C’est là une vérité que repoussent en général les polygénistes. Pour eux, les différences qui séparent les groupes humains sont essentiellement primitives, et à ce compte elles doivent être aussi stables que les caractères qui distinguent entre elles les espèces animales. Or les faits, chaque jour plus nombreux, démontrent de la manière la plus nette tout ce qu’ont d’inexact les assertions tant de fois répétées sur l’immutabilité des divers types humains. Cette immutabilité n’existe que là où le milieu lui-même est immuable. MM. Nott et Gliddon ont consacré un long chapitre et beaucoup d’érudition à démontrer que la race égyptienne était restée la même pendant la longue suite de siècles qui remonte jusqu’aux premières dynasties.

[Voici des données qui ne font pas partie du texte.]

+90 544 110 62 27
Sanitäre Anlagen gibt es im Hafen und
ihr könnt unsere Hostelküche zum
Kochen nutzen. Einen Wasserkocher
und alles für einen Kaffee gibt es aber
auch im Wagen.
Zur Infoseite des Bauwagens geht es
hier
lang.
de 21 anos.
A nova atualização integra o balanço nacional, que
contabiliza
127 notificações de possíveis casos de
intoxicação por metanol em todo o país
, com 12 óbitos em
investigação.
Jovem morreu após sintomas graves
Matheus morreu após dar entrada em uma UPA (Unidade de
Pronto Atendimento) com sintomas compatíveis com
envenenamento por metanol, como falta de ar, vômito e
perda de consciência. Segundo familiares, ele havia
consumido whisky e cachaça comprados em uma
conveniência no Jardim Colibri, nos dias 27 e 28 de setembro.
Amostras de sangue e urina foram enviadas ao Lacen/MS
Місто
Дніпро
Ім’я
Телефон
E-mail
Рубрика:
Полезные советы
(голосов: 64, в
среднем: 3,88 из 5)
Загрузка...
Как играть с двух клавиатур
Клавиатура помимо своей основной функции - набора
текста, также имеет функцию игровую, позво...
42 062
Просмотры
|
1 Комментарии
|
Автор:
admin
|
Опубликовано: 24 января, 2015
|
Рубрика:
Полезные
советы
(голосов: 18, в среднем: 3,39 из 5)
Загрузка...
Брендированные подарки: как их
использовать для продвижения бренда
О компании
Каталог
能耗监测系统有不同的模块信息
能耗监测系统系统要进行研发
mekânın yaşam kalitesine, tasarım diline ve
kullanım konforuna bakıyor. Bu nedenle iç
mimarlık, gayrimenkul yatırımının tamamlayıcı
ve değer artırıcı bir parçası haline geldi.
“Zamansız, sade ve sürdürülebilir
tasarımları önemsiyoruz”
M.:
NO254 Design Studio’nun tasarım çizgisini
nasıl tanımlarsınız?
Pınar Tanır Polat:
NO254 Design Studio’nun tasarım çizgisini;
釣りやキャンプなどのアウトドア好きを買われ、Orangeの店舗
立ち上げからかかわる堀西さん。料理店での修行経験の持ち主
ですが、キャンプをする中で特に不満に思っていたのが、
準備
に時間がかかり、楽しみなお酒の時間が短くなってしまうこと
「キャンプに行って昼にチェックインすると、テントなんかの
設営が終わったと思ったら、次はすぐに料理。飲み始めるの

Nous leur aurions prédit d’avance ce résultat. La vallée du Nil impose à ses habitans des conditions d’existence particulières ; il n’y a rien d’étrange à ce qu’elle ait produit un type spécial, au moins à certains égards[1]. Ce type une fois formé, comment, pourquoi eût-il changé ? Nous trouvons aujourd’hui ces fils des anciens Égyptiens vivant exactement comme le faisaient leurs ancêtres, conservant les mêmes mœurs, jusqu’aux mêmes outils, aux mêmes ustensiles, sur les bords du même fleuve qui arrose régulièrement la même terre et sous le même ciel. Ce n’est donc pas la constance des caractères qui peut nous surprendre ici. Ce qui serait inexplicable, c’est que ces caractères eussent changé, car depuis les temps des Manéfru et des Spetkemka[2], toutes les influences de milieu n’ont tendu qu’à fixer, à consolider de plus en plus la race humaine qu’elles avaient créée. Dans des conditions semblables, la race animale la plus instable n’eût pas varié.

Ce que nous disons des Égyptiens s’applique évidemment à toutes les populations sédentaires et stationnaires. Ainsi s’expliquent par un peu de réflexion et par l’application des lois que nous défendons ici la plupart des exemples de fixité du type que citent différens auteurs. Toutefois, parmi les faits invoqués par les polygénistes, il en est d’une catégorie très différente. À les en croire, les populations

  1. Ce type est toutefois bien moins arrêté et bien moins, général que ne l’admettent les auteurs des Types du genre humain. Il suffit pour s’en convaincre de comparer les figures mêmes empruntées aux peintures et aux bas-reliefs égyptiens reproduits dans cet ouvrage. En Égypte comme partout, c’est au milieu d’une diversité très réelle qu’il faut chercher le type de la race, et on ne trouve celui-ci réalise complètement que dans un nombre proportionnellement petit d’individus.
  2. Souverains de la quatrième ou de la cinquième dynastie cités par MM. Nott et Gliddon.